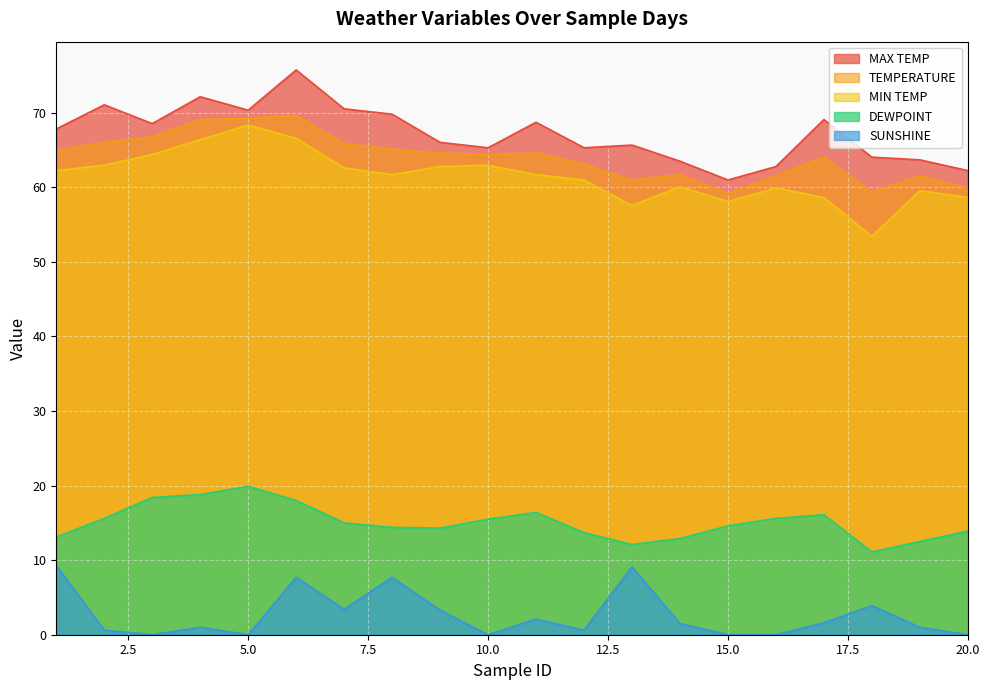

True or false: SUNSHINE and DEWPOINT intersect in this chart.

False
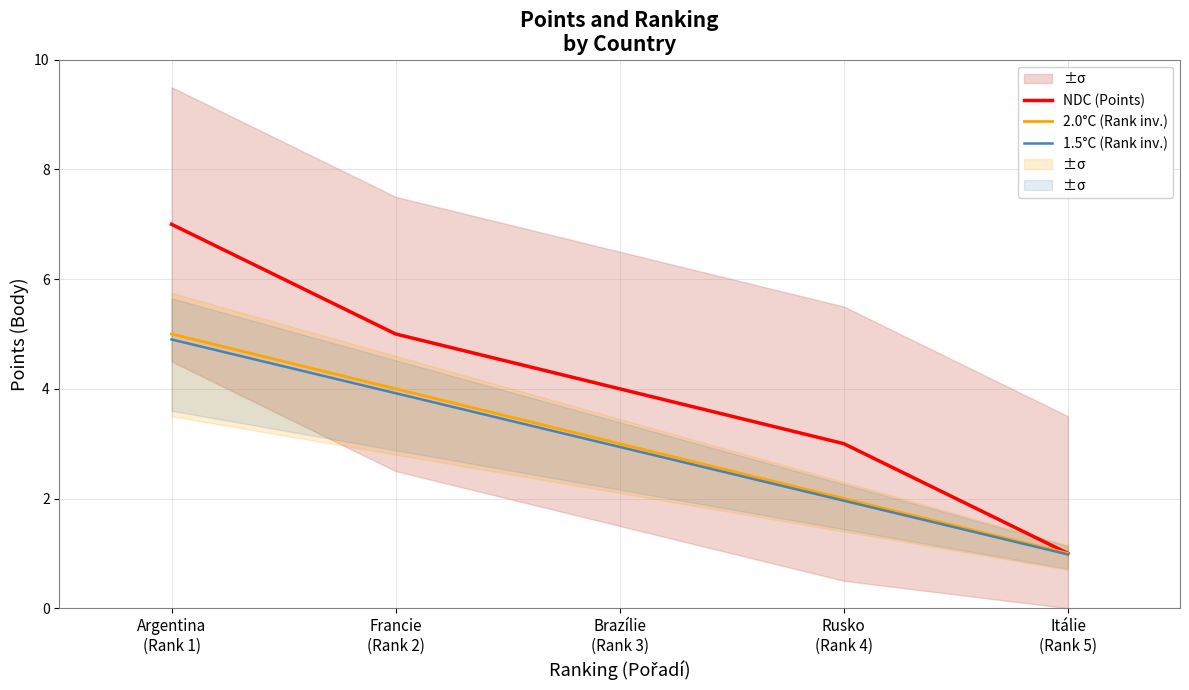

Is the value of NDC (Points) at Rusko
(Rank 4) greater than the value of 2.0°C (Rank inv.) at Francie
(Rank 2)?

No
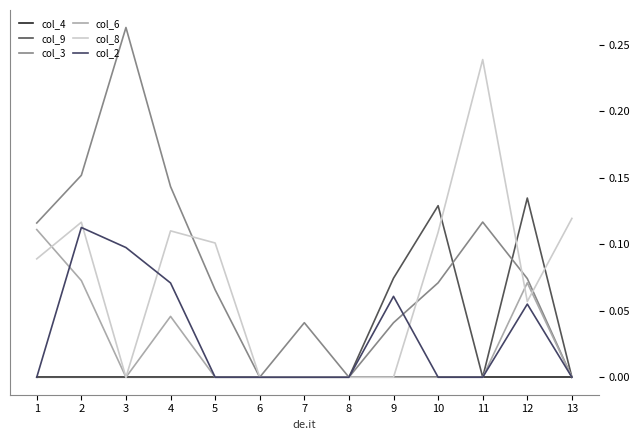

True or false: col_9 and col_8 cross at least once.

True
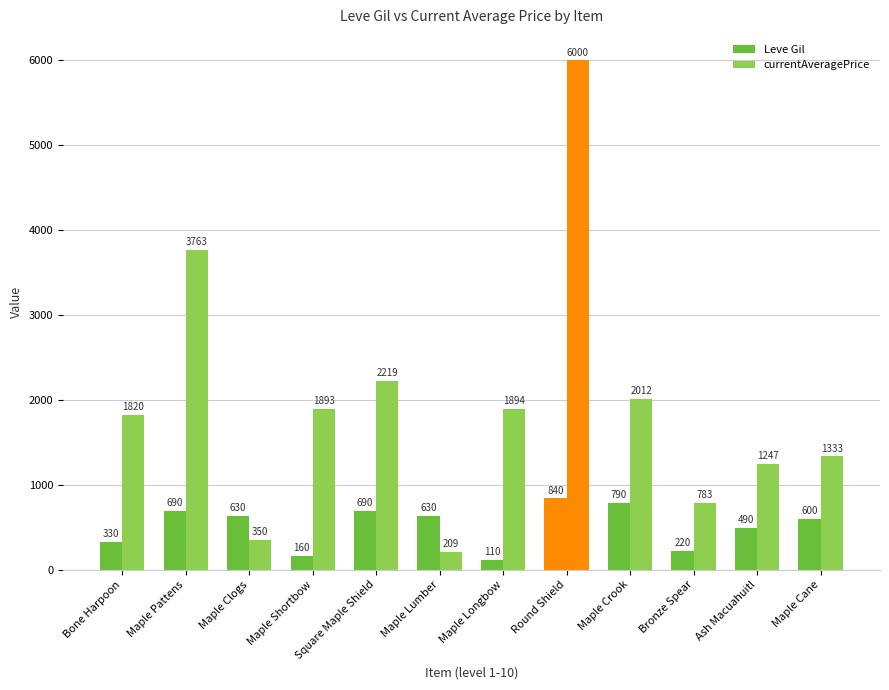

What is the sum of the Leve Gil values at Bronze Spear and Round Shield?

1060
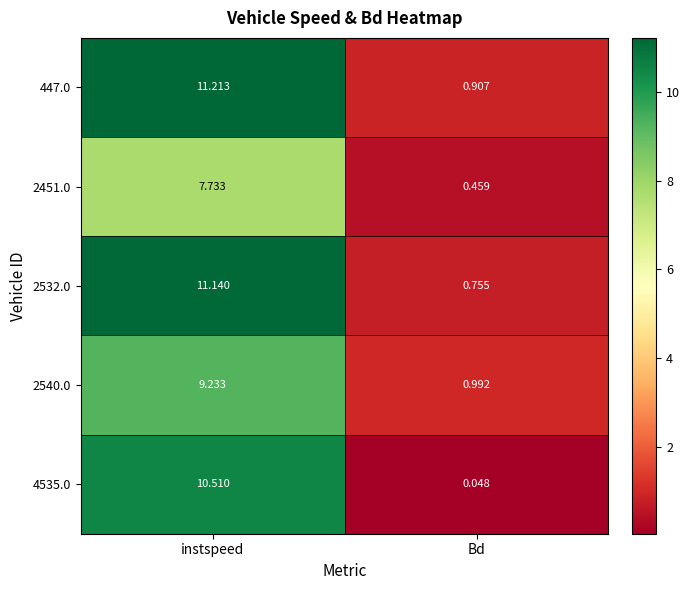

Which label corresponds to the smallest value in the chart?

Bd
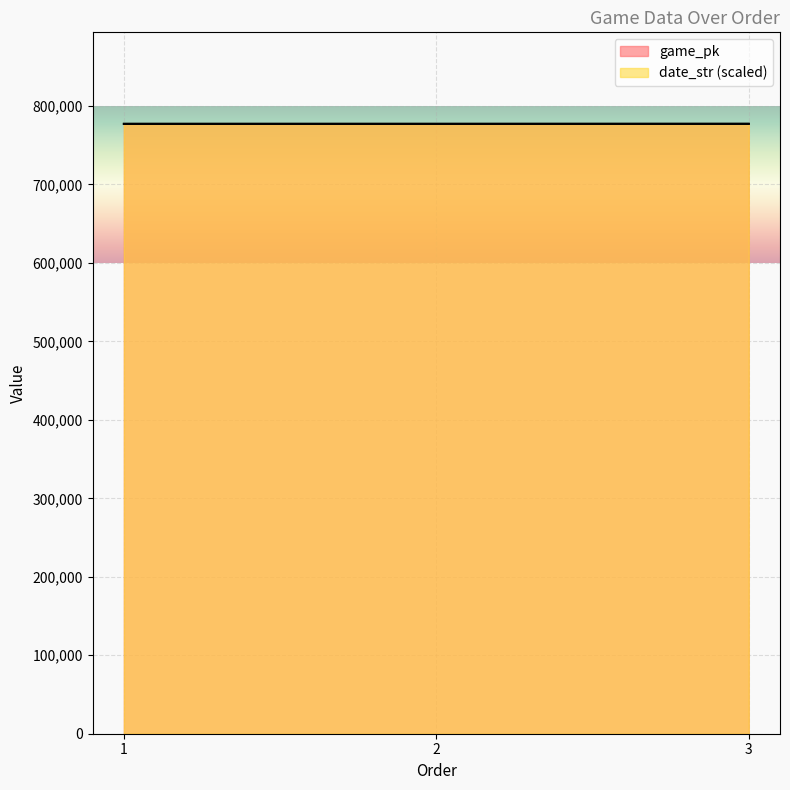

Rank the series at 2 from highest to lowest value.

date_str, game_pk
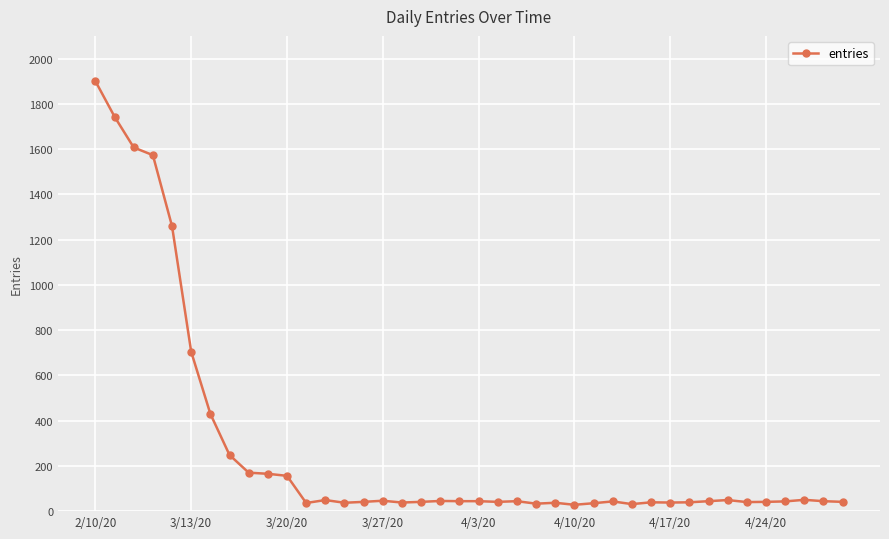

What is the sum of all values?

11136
- - -
* _EXERCISE DETAILS_
Copy the listing word for word from the line containing "What is the sum of the" through its end, and leave out the pictures.

* _RESULT FOR THIS TASK_
What is the sum of the Leve Gil values at Bronze Spear and Round Shield?

1060

Which label corresponds to the smallest value in the chart?

Bd

Rank the series at 2 from highest to lowest value.

date_str, game_pk

What is the sum of all values?

11136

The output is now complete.